**TRY IT**
An exact transcription of the data below is needed.

**LISTED RECORDS**
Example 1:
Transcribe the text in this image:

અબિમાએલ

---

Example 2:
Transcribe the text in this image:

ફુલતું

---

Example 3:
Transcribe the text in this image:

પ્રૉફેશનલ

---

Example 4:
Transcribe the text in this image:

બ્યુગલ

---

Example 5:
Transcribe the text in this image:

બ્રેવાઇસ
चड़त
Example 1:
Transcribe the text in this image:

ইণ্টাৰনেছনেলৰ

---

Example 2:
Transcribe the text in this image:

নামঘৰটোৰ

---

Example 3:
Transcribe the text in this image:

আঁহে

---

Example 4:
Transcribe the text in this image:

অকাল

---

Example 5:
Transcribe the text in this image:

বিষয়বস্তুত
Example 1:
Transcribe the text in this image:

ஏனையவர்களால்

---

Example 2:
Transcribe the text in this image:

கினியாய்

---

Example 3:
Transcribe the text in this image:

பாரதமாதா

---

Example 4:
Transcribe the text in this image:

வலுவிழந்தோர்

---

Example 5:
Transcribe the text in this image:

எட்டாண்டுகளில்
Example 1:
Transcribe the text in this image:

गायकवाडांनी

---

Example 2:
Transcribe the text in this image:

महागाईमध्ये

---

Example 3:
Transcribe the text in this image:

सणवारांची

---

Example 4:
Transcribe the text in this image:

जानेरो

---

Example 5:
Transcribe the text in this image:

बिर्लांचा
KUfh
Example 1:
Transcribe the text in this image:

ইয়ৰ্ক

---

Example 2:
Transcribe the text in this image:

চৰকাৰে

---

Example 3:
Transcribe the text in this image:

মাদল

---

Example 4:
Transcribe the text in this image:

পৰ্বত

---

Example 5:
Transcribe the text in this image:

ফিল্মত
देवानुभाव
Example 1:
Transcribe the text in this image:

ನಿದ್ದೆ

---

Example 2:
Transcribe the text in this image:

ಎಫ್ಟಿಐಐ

**RESPONSE TO THE EXERCISE**
Example 1:
Transcribe the text in this image:

અબિમાએલ

---

Example 2:
Transcribe the text in this image:

ફુલતું

---

Example 3:
Transcribe the text in this image:

પ્રૉફેશનલ

---

Example 4:
Transcribe the text in this image:

બ્યુગલ

---

Example 5:
Transcribe the text in this image:

બ્રેવાઇસ
चड़त
Example 1:
Transcribe the text in this image:

ইণ্টাৰনেছনেলৰ

---

Example 2:
Transcribe the text in this image:

নামঘৰটোৰ

---

Example 3:
Transcribe the text in this image:

আঁহে

---

Example 4:
Transcribe the text in this image:

অকাল

---

Example 5:
Transcribe the text in this image:

বিষয়বস্তুত
Example 1:
Transcribe the text in this image:

ஏனையவர்களால்

---

Example 2:
Transcribe the text in this image:

கினியாய்

---

Example 3:
Transcribe the text in this image:

பாரதமாதா

---

Example 4:
Transcribe the text in this image:

வலுவிழந்தோர்

---

Example 5:
Transcribe the text in this image:

எட்டாண்டுகளில்
Example 1:
Transcribe the text in this image:

गायकवाडांनी

---

Example 2:
Transcribe the text in this image:

महागाईमध्ये

---

Example 3:
Transcribe the text in this image:

सणवारांची

---

Example 4:
Transcribe the text in this image:

जानेरो

---

Example 5:
Transcribe the text in this image:

बिर्लांचा
KUfh
Example 1:
Transcribe the text in this image:

ইয়ৰ্ক

---

Example 2:
Transcribe the text in this image:

চৰকাৰে

---

Example 3:
Transcribe the text in this image:

মাদল

---

Example 4:
Transcribe the text in this image:

পৰ্বত

---

Example 5:
Transcribe the text in this image:

ফিল্মত
देवानुभाव
Example 1:
Transcribe the text in this image:

ನಿದ್ದೆ

---

Example 2:
Transcribe the text in this image:

ಎಫ್ಟಿಐಐ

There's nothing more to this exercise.